Sometimes the data sets have quite a number of duplicate sequences. Because these sequences are barcoded, we believe them to come from different template sequences, rather than just be PCR replicates.

Including duplicates, it’s not uncommon for us to have > 2,000 sequences. This is too many for BEAST to run on happily. When we deduplicate, we get down to about 200. However, this destroys our demographic assumptions by sampling sequences in a biased way. Namely, it will appear that our virus has diversified more rapidly than if we hadn’t deduplicated.

What do you suggest? It seems like this is a question that others might have encountered, and perhaps a fertile place for new methods.
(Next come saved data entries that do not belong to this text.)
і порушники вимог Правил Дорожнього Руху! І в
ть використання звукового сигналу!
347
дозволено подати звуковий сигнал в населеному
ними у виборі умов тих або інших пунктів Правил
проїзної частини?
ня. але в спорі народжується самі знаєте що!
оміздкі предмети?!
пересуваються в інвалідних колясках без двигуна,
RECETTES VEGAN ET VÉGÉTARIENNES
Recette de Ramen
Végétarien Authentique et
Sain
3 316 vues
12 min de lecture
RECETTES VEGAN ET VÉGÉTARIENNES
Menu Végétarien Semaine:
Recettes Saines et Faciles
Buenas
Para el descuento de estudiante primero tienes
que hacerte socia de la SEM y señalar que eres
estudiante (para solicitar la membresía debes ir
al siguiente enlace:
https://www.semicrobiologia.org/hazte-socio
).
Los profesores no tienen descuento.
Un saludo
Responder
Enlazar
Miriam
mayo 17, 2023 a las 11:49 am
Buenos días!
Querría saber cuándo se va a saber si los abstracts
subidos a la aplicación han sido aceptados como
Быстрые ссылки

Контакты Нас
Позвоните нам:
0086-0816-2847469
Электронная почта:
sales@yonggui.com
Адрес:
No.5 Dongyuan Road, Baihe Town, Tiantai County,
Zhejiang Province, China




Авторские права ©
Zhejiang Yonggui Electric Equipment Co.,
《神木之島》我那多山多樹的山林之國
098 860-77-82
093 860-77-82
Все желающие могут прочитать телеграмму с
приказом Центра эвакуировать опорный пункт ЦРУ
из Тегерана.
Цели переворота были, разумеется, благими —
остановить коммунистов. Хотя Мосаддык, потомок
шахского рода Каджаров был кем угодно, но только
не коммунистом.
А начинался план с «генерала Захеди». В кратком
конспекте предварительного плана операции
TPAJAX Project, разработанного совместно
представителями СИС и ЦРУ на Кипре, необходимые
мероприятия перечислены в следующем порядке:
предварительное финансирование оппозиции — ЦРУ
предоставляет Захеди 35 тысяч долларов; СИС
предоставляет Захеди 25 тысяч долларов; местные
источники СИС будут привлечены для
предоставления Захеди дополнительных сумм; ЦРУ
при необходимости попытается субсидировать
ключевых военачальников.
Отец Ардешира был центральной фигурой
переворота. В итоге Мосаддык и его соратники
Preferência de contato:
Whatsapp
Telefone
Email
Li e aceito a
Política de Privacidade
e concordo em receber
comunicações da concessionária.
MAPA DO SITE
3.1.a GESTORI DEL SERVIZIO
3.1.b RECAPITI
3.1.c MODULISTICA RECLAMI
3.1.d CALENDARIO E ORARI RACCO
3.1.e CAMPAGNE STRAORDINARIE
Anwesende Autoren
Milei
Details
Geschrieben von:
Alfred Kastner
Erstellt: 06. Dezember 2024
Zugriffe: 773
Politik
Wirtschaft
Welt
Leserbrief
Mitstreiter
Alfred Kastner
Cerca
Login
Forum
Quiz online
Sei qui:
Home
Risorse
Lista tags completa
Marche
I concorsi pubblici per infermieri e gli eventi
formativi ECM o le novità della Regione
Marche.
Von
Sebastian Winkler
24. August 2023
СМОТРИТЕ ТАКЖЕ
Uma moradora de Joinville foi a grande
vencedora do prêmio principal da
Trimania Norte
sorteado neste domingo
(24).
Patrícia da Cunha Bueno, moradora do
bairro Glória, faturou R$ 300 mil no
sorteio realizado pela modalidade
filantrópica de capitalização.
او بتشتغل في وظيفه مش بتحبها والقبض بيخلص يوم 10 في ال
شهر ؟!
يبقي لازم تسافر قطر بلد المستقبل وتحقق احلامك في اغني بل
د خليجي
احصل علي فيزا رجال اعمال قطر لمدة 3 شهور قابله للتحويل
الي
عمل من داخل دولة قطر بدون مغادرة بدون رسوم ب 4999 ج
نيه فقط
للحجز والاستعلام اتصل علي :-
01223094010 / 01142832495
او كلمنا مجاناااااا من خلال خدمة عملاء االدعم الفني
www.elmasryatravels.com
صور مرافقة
cc @arambaut @tanja819 @artpoon


Hey there - analyzing datasets with many duplicate sequences within BEAST is in fact the topic of Veronika Boskova, PhD student in my group. Our strategy is to input the unique sequences together with their frequencies into BEAST. Then we would sample trees on the unique sequences, but their likelihoods depend on the frequencies. Thus the resulting estimates of evolution/demography are aimed to be equivalent to inputting all duplicate sequences and run BEAST, our advantage being that we’re much faster by not sampling trees explicitly on subtrees with unique sequences. We have the data structure and operators implemented, and now doing a lot of testing. Our plan is to release our method as a BEAST2 add-on. It would be great to apply our method to your data as one of the first test cases once all our checks on simulated datasets are ok! So far we are still using the most simple demographic models, but incorporating extensions would be another cool thing to discuss in Banff :slight_smile:


Hi Erick,

The probability of the deduplicated data, dD, given the genealogy T (i.e., Felsenstein’s likelihood) is the same as that of the full data set D given T. So, as a first step in your analysis, you can let BEAST sample from Pr(dD|T).p(dD|m), where p(dD|m) is your demographic density. The second step would consist in using an importance sampling approach to re-weight BEAST posterior sample, i.e., sample uniformly from the posterior output of BEAST and use Pr(dD|T)/p(dD|m).p(D|m), where p(D|m) is the demographic density for the full data, to work out the acceptance probability*. If p(dD|m) and p(D|m) look alike for all m, then that re-sampling technique should work ok I guess.

Tanja’s solution is also valid of course, but it seems that you then need to know what the frequency of each sequence in dD is (not sure you have them here). Hope that makes sense.



  • If {T,m} is the current state, propose a new state {T’,m’} by sampling uniformly in the output of BEAST and accept it with probability [Pr(dD|T’)/Pr(dD|T)].[p(D|m’)/p(D|m)].[p(dD|m)/p(dD|m’)].